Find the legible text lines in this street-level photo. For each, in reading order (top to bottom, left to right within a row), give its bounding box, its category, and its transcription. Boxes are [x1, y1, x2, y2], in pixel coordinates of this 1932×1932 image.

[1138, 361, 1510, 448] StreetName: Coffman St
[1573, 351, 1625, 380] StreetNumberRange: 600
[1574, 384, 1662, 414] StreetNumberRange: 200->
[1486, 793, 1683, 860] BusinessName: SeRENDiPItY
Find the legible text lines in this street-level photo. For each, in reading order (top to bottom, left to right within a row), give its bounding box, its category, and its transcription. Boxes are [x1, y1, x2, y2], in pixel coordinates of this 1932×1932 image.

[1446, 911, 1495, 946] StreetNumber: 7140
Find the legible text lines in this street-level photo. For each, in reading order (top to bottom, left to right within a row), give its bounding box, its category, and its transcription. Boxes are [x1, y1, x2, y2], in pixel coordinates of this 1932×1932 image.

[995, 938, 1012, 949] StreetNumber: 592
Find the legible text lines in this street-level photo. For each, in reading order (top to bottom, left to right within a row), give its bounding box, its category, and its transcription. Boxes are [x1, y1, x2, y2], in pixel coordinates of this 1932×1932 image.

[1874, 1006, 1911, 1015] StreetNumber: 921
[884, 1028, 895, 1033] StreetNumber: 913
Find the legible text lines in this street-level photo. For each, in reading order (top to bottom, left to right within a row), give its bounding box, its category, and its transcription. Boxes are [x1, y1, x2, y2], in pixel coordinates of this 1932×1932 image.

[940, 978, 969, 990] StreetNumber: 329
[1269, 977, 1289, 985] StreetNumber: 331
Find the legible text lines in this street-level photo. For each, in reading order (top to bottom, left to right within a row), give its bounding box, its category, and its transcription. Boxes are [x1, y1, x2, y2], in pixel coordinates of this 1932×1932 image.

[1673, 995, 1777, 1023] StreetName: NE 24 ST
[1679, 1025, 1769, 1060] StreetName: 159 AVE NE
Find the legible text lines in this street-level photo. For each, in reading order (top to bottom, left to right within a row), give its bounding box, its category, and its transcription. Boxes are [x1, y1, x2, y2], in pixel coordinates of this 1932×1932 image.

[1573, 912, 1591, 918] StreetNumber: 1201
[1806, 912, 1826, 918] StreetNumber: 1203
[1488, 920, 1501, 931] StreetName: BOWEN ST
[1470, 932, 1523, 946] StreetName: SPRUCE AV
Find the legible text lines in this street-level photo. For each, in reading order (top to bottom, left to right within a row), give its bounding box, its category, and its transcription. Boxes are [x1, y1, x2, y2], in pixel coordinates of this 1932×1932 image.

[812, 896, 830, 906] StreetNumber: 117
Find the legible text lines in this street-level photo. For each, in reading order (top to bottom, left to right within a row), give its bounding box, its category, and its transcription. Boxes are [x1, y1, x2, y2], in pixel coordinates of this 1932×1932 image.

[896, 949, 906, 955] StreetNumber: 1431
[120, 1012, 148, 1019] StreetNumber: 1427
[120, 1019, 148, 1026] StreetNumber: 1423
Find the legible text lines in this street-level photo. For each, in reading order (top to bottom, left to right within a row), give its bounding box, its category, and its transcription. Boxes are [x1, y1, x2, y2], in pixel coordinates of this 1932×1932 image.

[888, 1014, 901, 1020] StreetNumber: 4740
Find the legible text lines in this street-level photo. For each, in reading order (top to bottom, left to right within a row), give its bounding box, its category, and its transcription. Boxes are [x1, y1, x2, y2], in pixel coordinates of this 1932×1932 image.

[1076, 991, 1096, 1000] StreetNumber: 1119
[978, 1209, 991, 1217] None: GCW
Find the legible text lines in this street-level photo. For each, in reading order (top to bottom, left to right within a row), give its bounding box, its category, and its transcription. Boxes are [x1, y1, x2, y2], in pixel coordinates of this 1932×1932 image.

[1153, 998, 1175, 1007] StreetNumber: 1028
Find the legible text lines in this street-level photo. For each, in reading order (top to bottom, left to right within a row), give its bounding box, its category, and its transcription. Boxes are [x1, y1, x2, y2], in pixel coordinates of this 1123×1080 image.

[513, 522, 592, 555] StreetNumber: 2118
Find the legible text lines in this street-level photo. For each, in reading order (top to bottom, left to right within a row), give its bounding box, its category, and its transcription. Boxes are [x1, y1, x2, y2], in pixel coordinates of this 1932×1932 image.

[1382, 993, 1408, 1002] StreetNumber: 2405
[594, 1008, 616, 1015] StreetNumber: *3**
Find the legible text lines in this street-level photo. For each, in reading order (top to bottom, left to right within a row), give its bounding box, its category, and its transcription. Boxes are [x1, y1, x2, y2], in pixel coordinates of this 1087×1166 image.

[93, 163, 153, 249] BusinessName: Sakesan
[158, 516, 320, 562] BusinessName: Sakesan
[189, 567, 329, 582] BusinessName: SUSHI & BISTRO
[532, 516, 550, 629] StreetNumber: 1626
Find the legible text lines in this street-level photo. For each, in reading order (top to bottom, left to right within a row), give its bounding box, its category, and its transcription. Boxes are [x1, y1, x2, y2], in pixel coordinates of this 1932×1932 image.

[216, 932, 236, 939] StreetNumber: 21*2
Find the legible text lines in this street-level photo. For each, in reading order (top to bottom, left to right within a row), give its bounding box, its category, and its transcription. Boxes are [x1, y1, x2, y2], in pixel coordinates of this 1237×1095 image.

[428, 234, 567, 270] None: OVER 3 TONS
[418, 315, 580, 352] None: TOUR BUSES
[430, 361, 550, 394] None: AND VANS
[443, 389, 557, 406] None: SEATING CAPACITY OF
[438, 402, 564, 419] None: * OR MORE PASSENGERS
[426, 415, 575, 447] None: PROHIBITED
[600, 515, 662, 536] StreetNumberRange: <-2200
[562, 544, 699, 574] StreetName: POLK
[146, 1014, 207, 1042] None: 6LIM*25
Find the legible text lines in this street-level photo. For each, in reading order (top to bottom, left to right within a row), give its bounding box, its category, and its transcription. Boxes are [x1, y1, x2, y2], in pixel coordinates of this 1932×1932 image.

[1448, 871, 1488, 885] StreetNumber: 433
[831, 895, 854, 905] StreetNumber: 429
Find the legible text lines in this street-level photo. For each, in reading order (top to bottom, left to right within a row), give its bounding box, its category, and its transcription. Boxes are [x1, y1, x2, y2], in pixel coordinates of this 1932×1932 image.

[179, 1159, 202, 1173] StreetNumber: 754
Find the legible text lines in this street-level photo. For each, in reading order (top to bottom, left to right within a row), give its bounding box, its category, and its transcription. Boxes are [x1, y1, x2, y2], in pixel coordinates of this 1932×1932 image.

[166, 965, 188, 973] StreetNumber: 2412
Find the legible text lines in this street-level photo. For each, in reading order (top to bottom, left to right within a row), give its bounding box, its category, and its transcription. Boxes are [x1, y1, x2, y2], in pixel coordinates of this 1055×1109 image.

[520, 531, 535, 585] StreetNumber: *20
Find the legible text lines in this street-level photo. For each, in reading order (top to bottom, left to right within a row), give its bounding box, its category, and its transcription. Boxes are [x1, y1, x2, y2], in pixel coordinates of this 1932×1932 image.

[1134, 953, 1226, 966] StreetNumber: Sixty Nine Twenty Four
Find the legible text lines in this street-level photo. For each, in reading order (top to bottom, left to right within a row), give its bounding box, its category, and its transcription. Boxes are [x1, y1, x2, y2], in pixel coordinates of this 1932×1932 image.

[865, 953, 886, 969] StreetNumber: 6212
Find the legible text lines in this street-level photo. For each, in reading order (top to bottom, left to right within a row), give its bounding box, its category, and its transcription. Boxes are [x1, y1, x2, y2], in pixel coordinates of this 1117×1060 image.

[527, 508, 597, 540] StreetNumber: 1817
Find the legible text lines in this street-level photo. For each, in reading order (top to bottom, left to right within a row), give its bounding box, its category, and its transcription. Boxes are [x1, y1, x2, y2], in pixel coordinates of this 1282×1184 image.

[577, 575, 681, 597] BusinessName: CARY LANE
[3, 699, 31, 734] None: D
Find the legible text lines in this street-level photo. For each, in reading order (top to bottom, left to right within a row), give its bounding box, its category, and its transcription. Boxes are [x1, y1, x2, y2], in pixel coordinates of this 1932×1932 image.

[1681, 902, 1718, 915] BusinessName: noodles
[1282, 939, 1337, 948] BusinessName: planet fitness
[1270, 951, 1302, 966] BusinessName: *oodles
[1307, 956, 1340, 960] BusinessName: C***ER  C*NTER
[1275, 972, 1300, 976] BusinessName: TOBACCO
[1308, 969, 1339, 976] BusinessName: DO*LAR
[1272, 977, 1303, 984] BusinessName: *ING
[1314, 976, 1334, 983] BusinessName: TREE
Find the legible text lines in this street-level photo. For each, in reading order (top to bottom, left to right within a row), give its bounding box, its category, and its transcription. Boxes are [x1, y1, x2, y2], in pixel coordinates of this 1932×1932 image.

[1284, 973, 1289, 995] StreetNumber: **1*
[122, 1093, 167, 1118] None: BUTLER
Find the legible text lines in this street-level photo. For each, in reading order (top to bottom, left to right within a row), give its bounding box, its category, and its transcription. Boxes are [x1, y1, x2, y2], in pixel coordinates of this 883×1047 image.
————
§ Exercise requirements:
Rewrite the part of the records that opens with the first line and closes with the line containing "[1486, 793, 1683, 860]", changing "legible" to "readable" and leaving everything else as it is.

§ Exercise answer:
Find the readable text lines in this street-level photo. For each, in reading order (top to bottom, left to right within a row), give its bounding box, its category, and its transcription. Boxes are [x1, y1, x2, y2], in pixel coordinates of this 1932×1932 image.

[1138, 361, 1510, 448] StreetName: Coffman St
[1573, 351, 1625, 380] StreetNumberRange: 600
[1574, 384, 1662, 414] StreetNumberRange: 200->
[1486, 793, 1683, 860] BusinessName: SeRENDiPItY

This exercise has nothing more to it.